De aandelenbeurzen in New York zijn woensdag met winst gesloten. De handel op Wall Street kreeg steun van de positieve testresultaten met een experimenteel coronavaccin van de Amerikaanse biotechnoloog Moderna. Daarnaast ging de aandacht uit naar de kwartaalcijfers van Goldman Sachs en de overwinning van Apple in een grote Europese belastingzaak.

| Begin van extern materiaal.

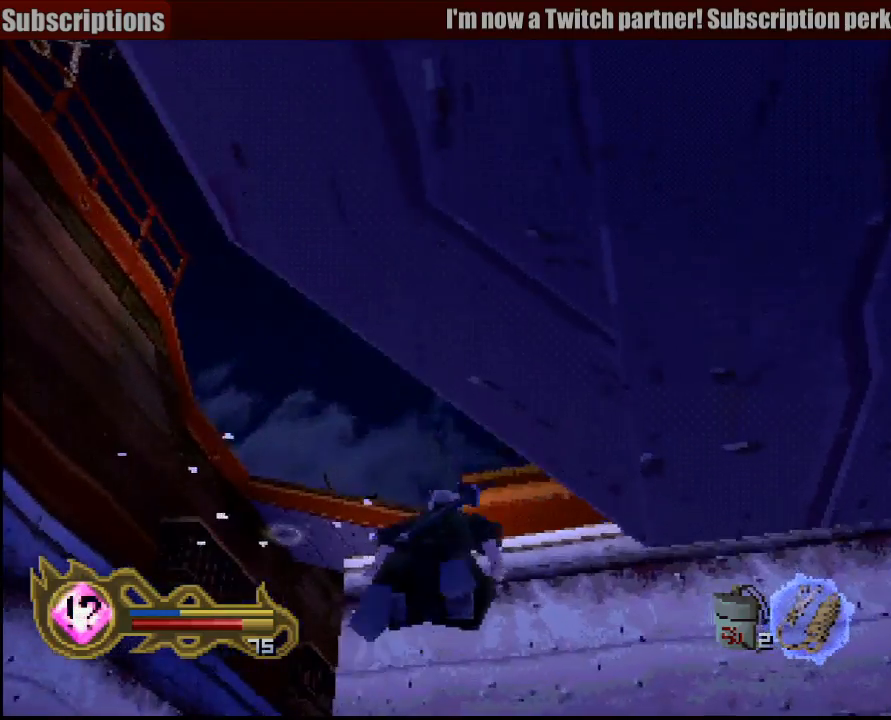
{"buttons": ["CROSS"], "left_stick": "down", "right_stick": "center", "button_events": [[67, "CROSS", "down"], [167, "CROSS", "up"], [250, "CROSS", "down"], [350, "CROSS", "up"], [433, "CROSS", "down"]]}
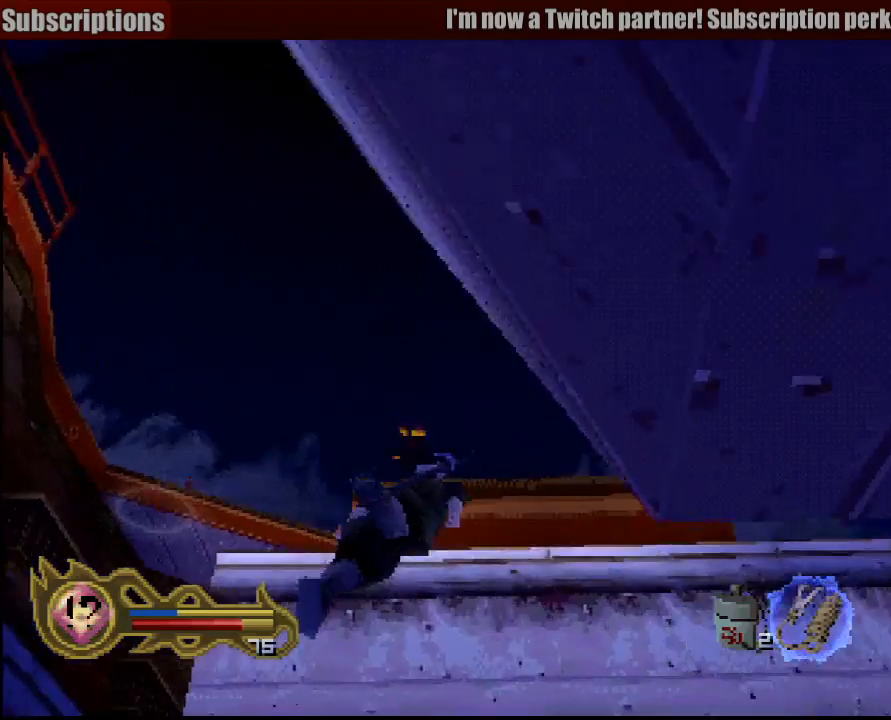
{"buttons": ["CROSS"], "left_stick": "center", "right_stick": "center", "button_events": [[50, "CROSS", "up"], [117, "CROSS", "down"], [267, "CROSS", "up"], [300, "CROSS", "down"], [400, "CROSS", "up"], [467, "CROSS", "down"]]}
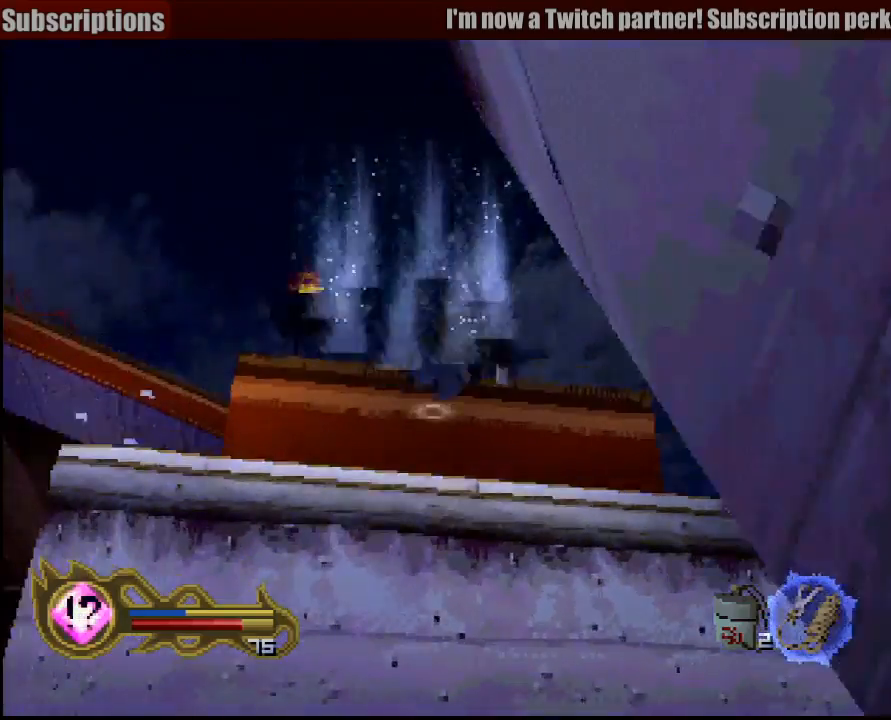
{"buttons": [], "left_stick": "up-left", "right_stick": "center", "button_events": [[100, "CROSS", "up"]]}
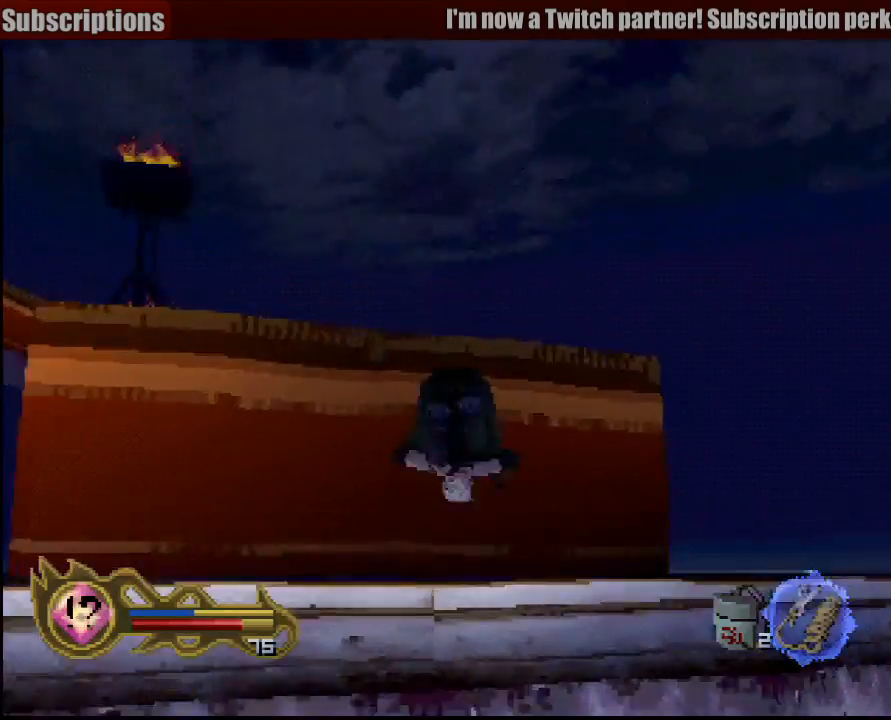
{"buttons": [], "left_stick": "up-left", "right_stick": "center", "button_events": [[350, "CROSS", "down"], [400, "CROSS", "up"]]}
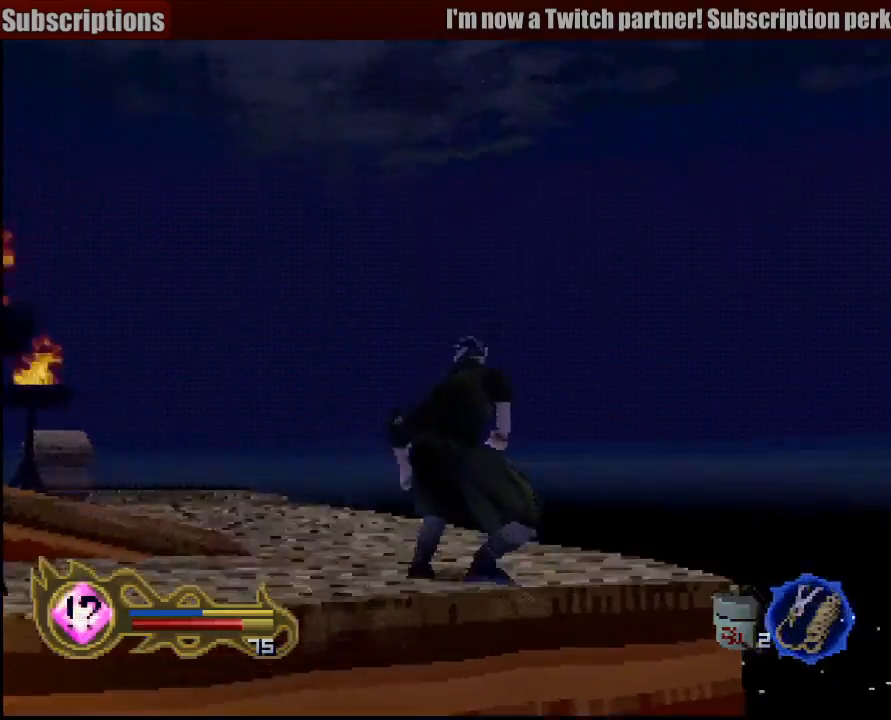
{"buttons": [], "left_stick": "up-left", "right_stick": "center", "button_events": []}
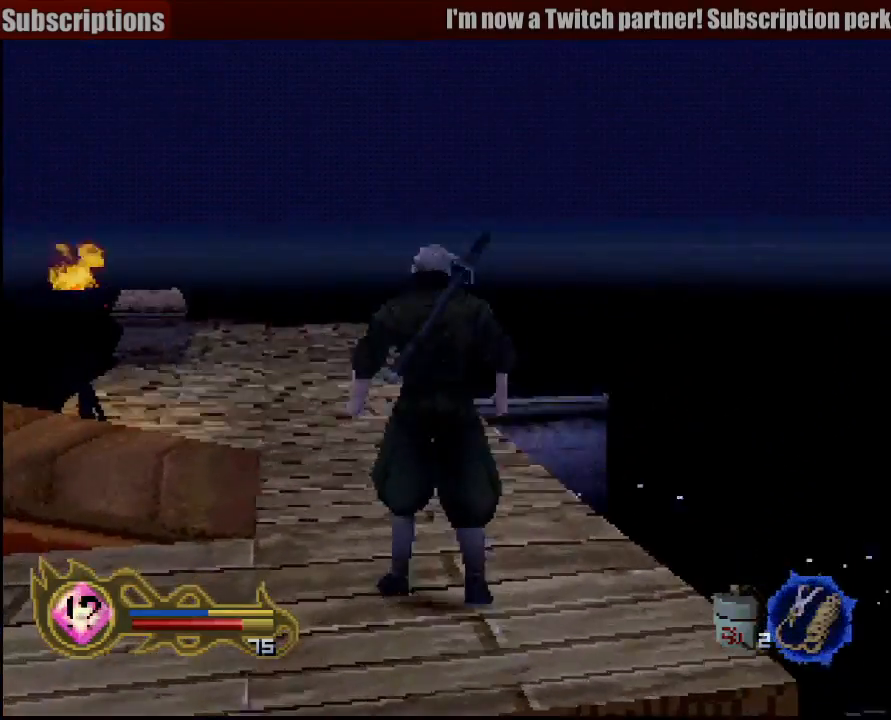
{"buttons": [], "left_stick": "left", "right_stick": "center", "button_events": []}
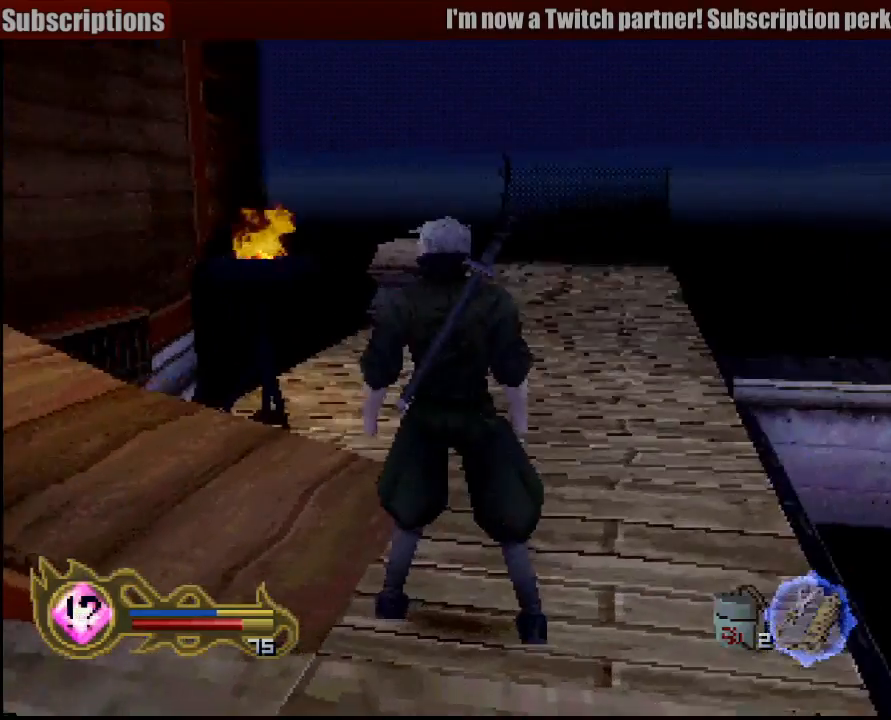
{"buttons": [], "left_stick": "up-left", "right_stick": "center", "button_events": []}
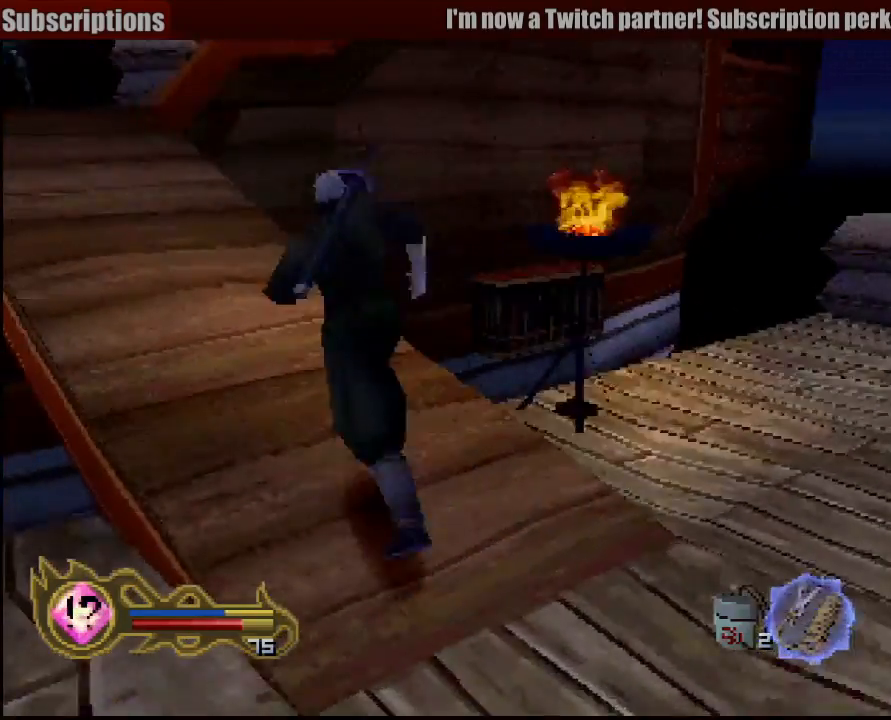
{"buttons": [], "left_stick": "center", "right_stick": "center", "button_events": [[50, "SQUARE", "down"], [133, "SQUARE", "up"]]}
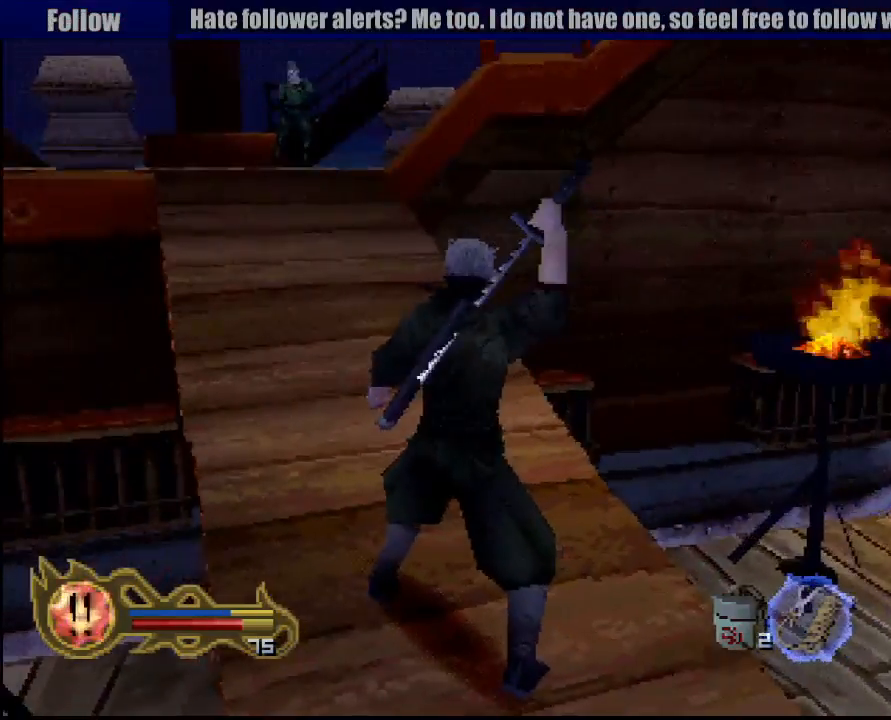
{"buttons": [], "left_stick": "up-left", "right_stick": "center", "button_events": []}
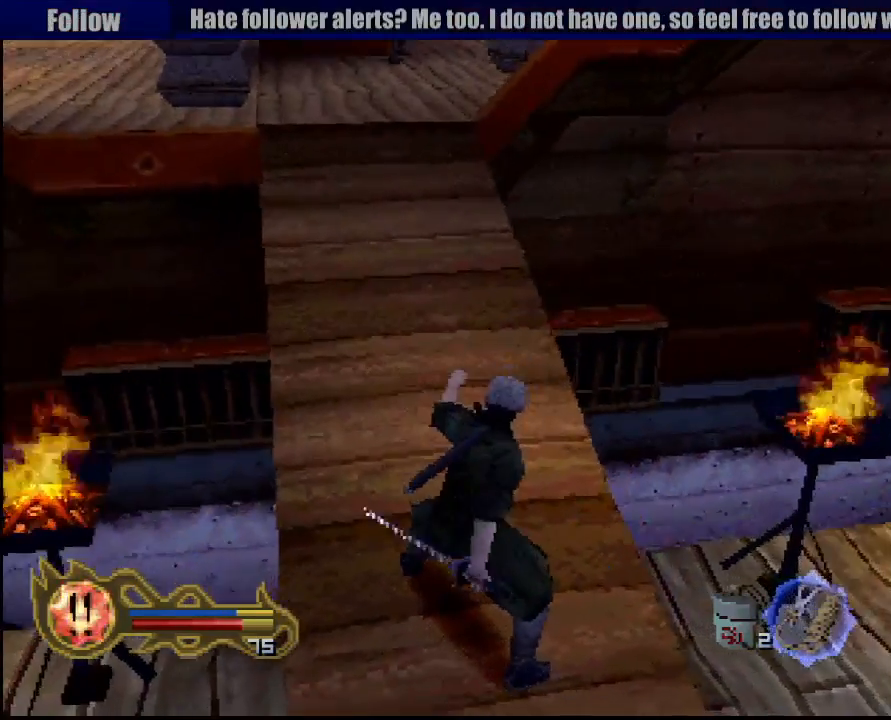
{"buttons": [], "left_stick": "up", "right_stick": "center", "button_events": []}
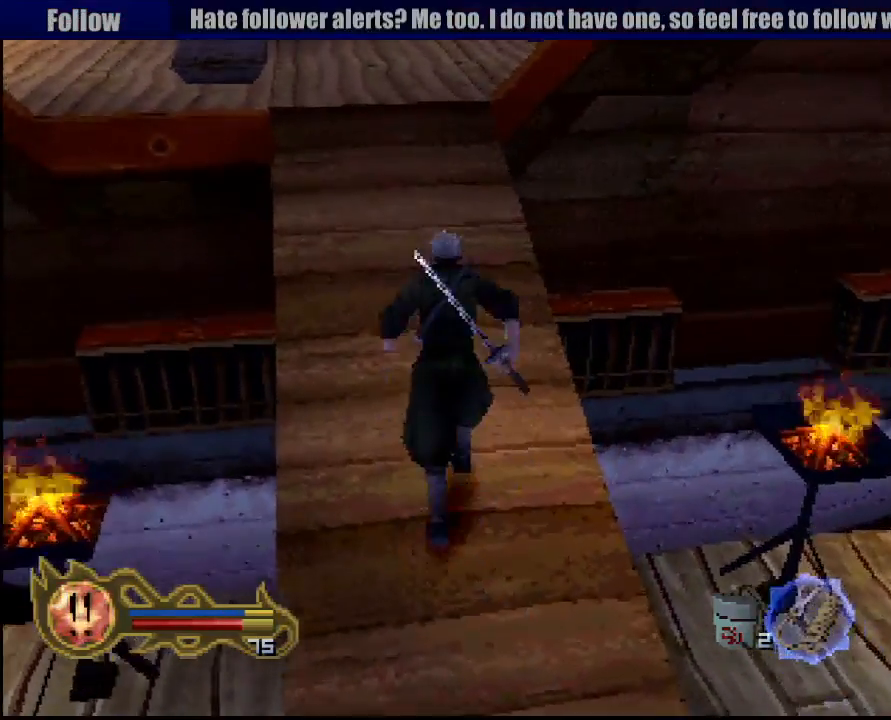
{"buttons": [], "left_stick": "up", "right_stick": "center", "button_events": []}
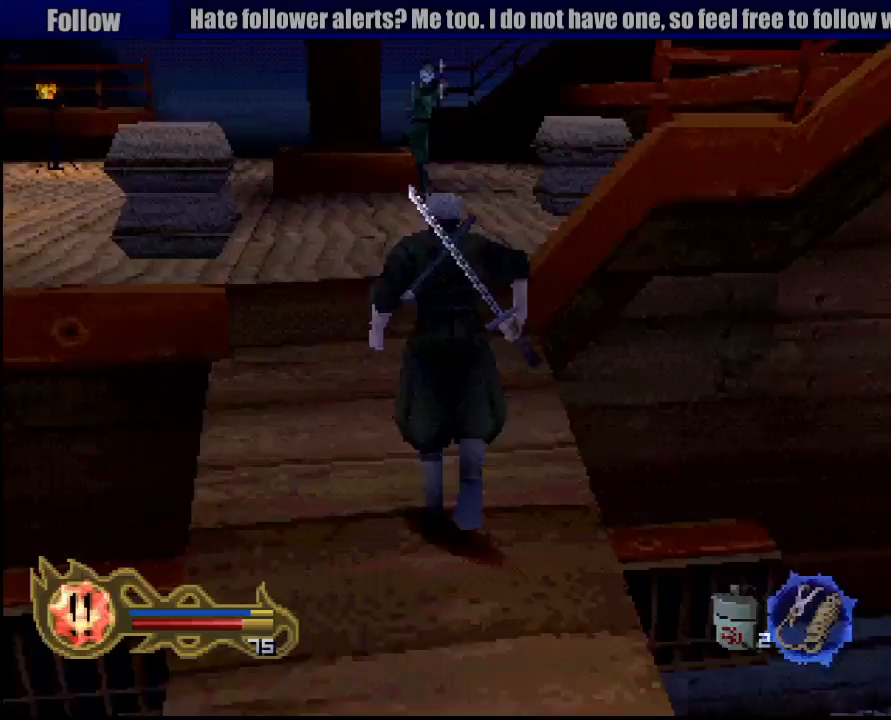
{"buttons": [], "left_stick": "up-right", "right_stick": "center", "button_events": []}
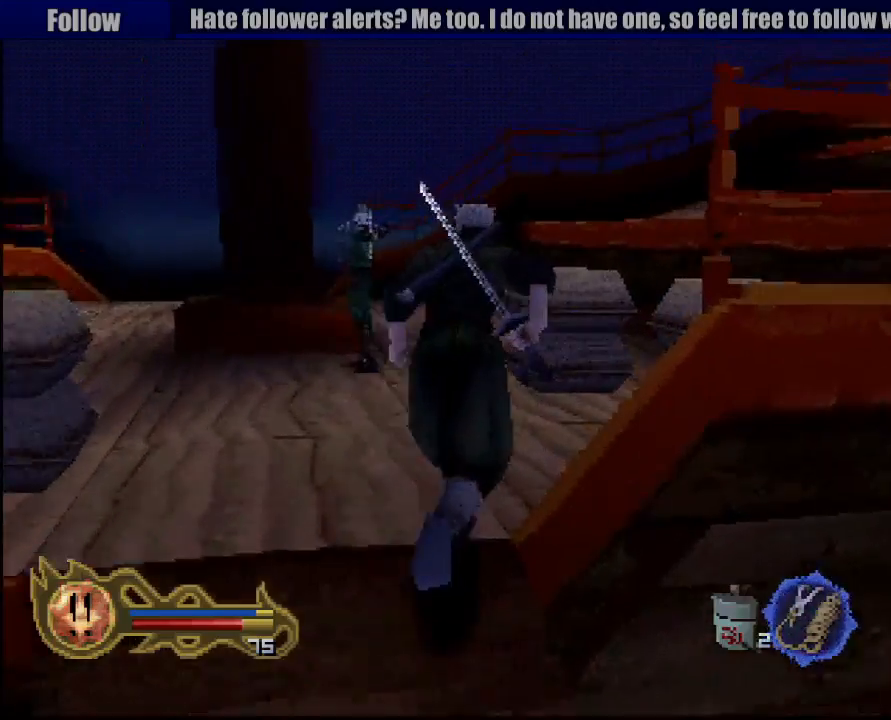
{"buttons": [], "left_stick": "up-right", "right_stick": "center", "button_events": []}
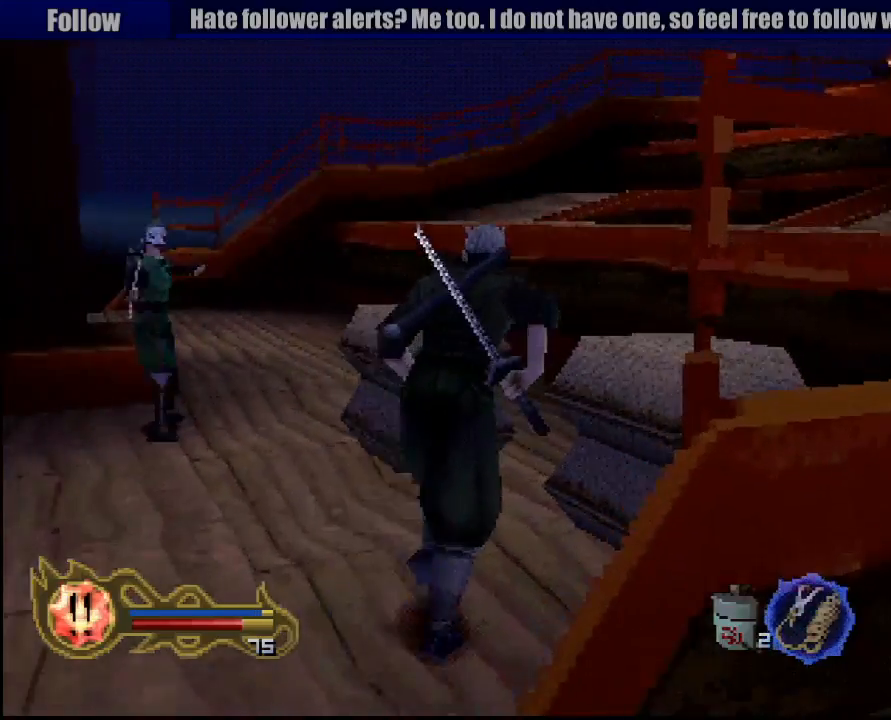
{"buttons": ["CROSS"], "left_stick": "up", "right_stick": "center", "button_events": [[117, "CIRCLE", "down"], [283, "CROSS", "down"], [317, "CIRCLE", "up"]]}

De Dow-Jonesindex eindigde 0,9 procent hoger op 26.870,10 punten. De brede S&P 500 steeg 0,9 procent tot 3226,56 punten en technologiegraadmeter Nasdaq klom 0,6 procent tot 10.550,49 punten.
Het experimentele vaccin van Moderna sloeg goed aan bij de 45 proefpersonen en heeft bij allen voor antistoffen gezorgd. Daarnaast hebben de proefpersonen geen last gehad van noemenswaardige neveneffecten. Dat stellen Amerikaanse wetenschappers. Op 27 juli wil Moderna een vervolgonderzoek starten, waarbij het vaccin getest wordt op 30.000 mensen om te zien welke neveneffecten er optreden. Moderna won bijna 7 procent.
Apple liet een plus van 0,7 procent zien. Volgens het Gerecht van de Europese Unie heeft de Europese Commissie in 2016 ten onrechte de Ierse regering gelast 13 miljard euro 'achterstallige' belasting van Apple te innen, plus rente. Daarom wordt het commissiebesluit geannuleerd. De commissie kan nog tegen de uitspraak in beroep gaan.
Goldman Sachs heeft de inkomsten in het tweede kwartaal flink zien toenemen, waarbij de zakenbank profiteerde van de toegenomen handelsactiviteit op de financiële markten. Goldman Sachs klom 1,4 procent.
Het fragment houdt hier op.